[Excerpts from a dataset]
******

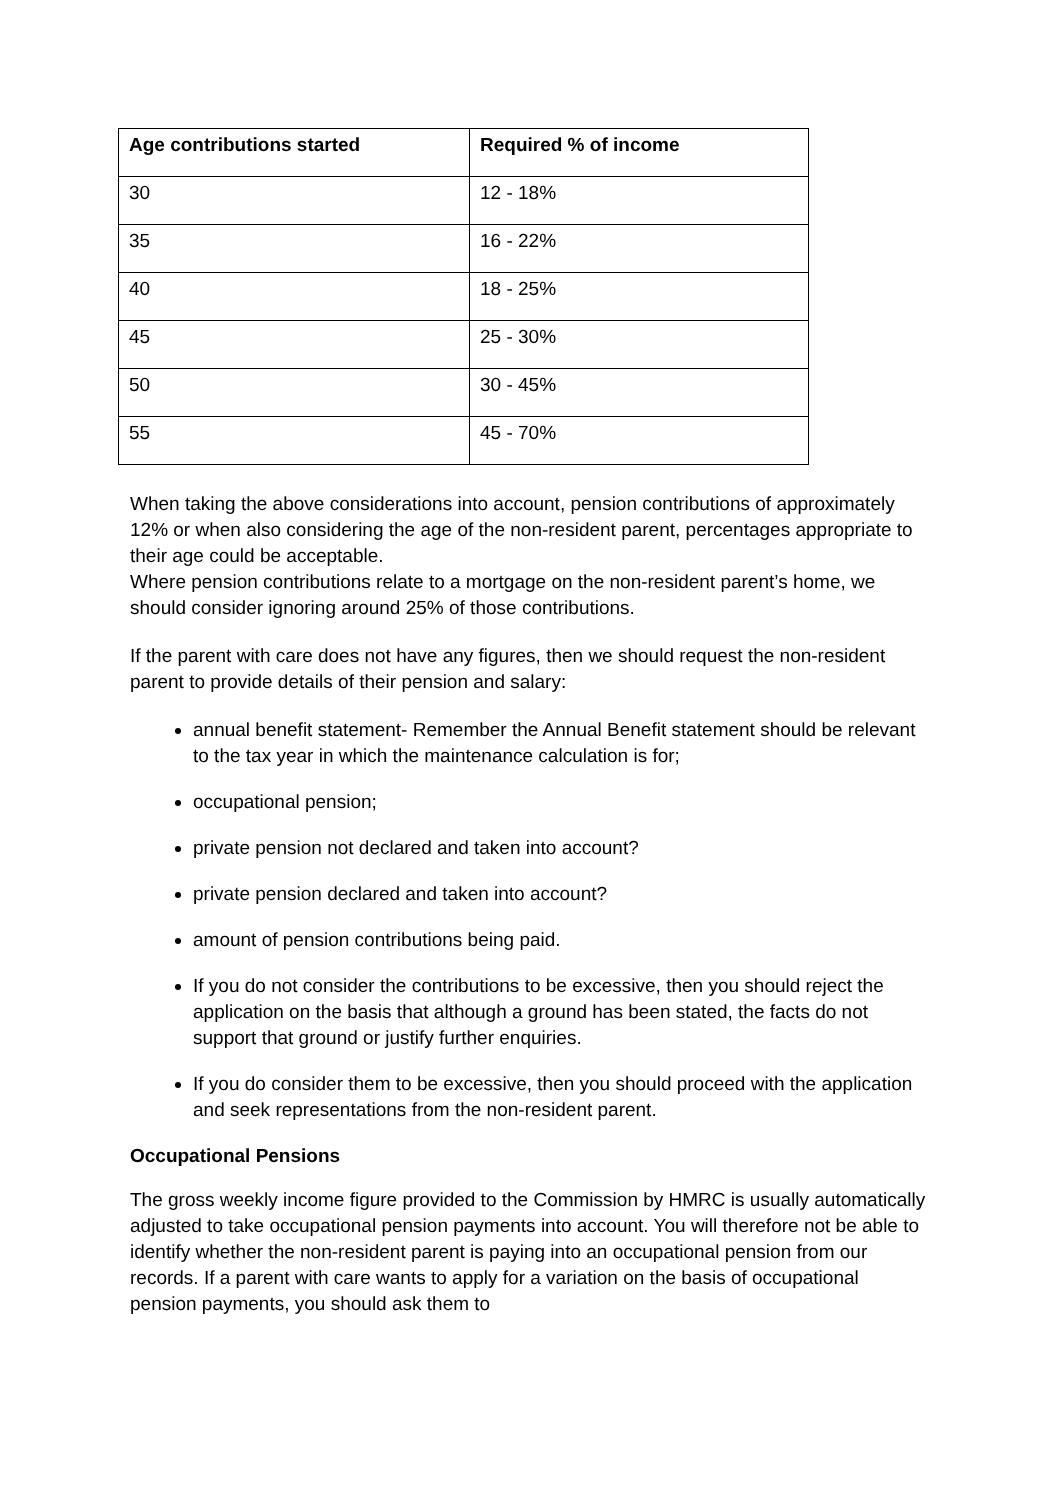| Age contributions started | Required % of income |
| --- | --- |
| 30 | 12 - 18% |
| 35 | 16 - 22% |
| 40 | 18 - 25% |
| 45 | 25 - 30% |
| 50 | 30 - 45% |
| 55 | 45 - 70% |
When taking the above considerations into account, pension contributions of approximately 12% or when also considering the age of the non-resident parent, percentages appropriate to their age could be acceptable.
Where pension contributions relate to a mortgage on the non-resident parent’s home, we should consider ignoring around 25% of those contributions.
If the parent with care does not have any figures, then we should request the non-resident parent to provide details of their pension and salary:
annual benefit statement- Remember the Annual Benefit statement should be relevant to the tax year in which the maintenance calculation is for;
occupational pension;
private pension not declared and taken into account?
private pension declared and taken into account?
amount of pension contributions being paid.
If you do not consider the contributions to be excessive, then you should reject the application on the basis that although a ground has been stated, the facts do not support that ground or justify further enquiries.
If you do consider them to be excessive, then you should proceed with the application and seek representations from the non-resident parent.
Occupational Pensions
The gross weekly income figure provided to the Commission by HMRC is usually automatically adjusted to take occupational pension payments into account. You will therefore not be able to identify whether the non-resident parent is paying into an occupational pension from our records. If a parent with care wants to apply for a variation on the basis of occupational pension payments, you should ask them to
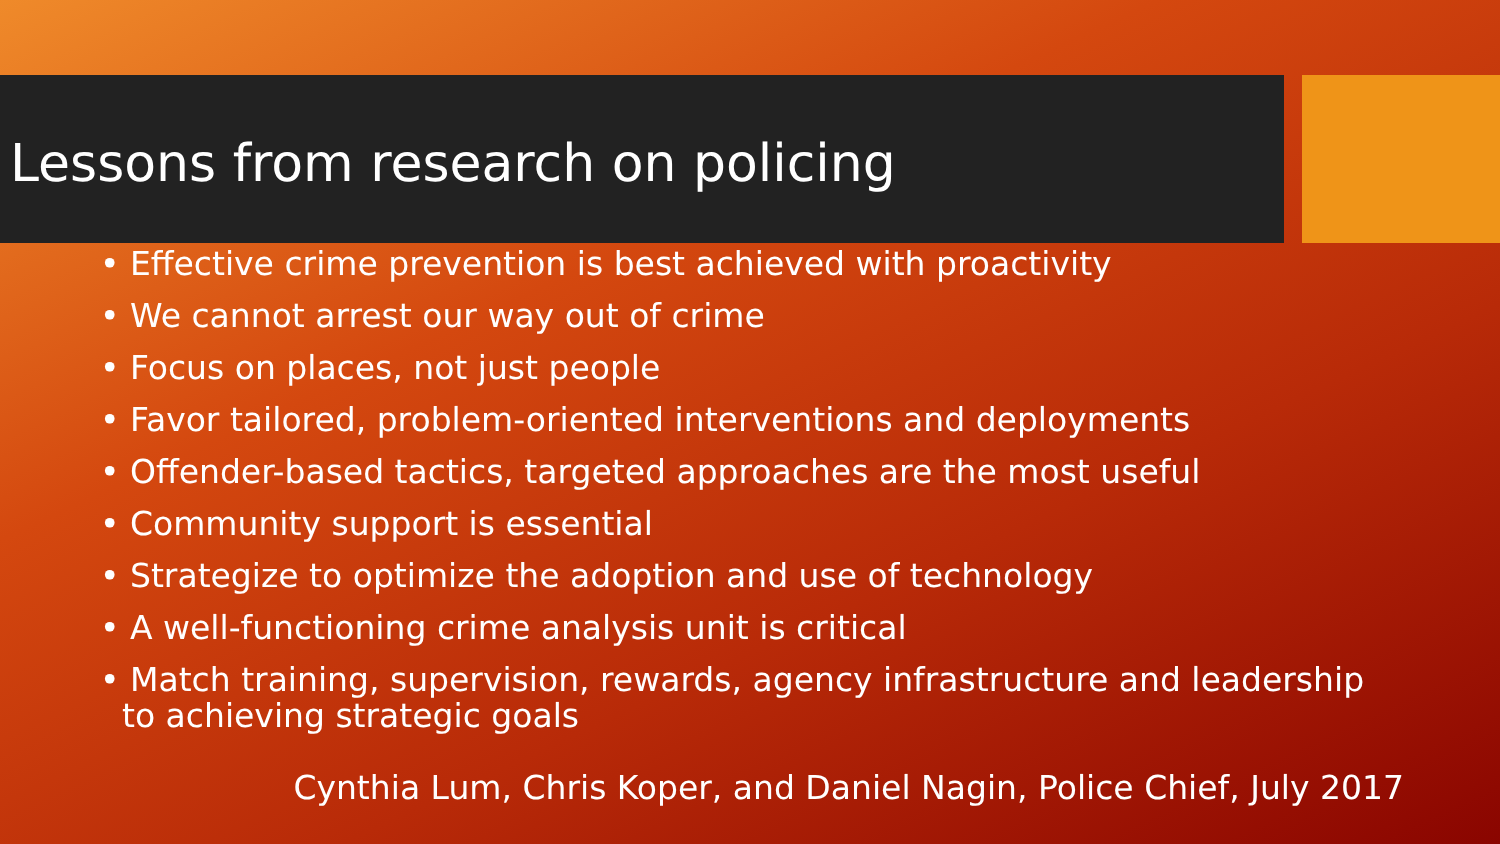Lessons from research on policing
• Effective crime prevention is best achieved with proactivity
• We cannot arrest our way out of crime
• Focus on places, not just people
• Favor tailored, problem-oriented interventions and deployments
• Offender-based tactics, targeted approaches are the most useful
• Community support is essential
• Strategize to optimize the adoption and use of technology
• A well-functioning crime analysis unit is critical
• Match training, supervision, rewards, agency infrastructure and leadership to achieving strategic goals
Cynthia Lum, Chris Koper, and Daniel Nagin, Police Chief, July 2017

******

With all pictures omitted, return exactly the lines from the one containing "private pension declared" through the end of the entries above.

SOLUTION FOR THIS TASK.
private pension declared and taken into account?
amount of pension contributions being paid.
If you do not consider the contributions to be excessive, then you should reject the application on the basis that although a ground has been stated, the facts do not support that ground or justify further enquiries.
If you do consider them to be excessive, then you should proceed with the application and seek representations from the non-resident parent.
Occupational Pensions
The gross weekly income figure provided to the Commission by HMRC is usually automatically adjusted to take occupational pension payments into account. You will therefore not be able to identify whether the non-resident parent is paying into an occupational pension from our records. If a parent with care wants to apply for a variation on the basis of occupational pension payments, you should ask them to
Lessons from research on policing
• Effective crime prevention is best achieved with proactivity
• We cannot arrest our way out of crime
• Focus on places, not just people
• Favor tailored, problem-oriented interventions and deployments
• Offender-based tactics, targeted approaches are the most useful
• Community support is essential
• Strategize to optimize the adoption and use of technology
• A well-functioning crime analysis unit is critical
• Match training, supervision, rewards, agency infrastructure and leadership to achieving strategic goals
Cynthia Lum, Chris Koper, and Daniel Nagin, Police Chief, July 2017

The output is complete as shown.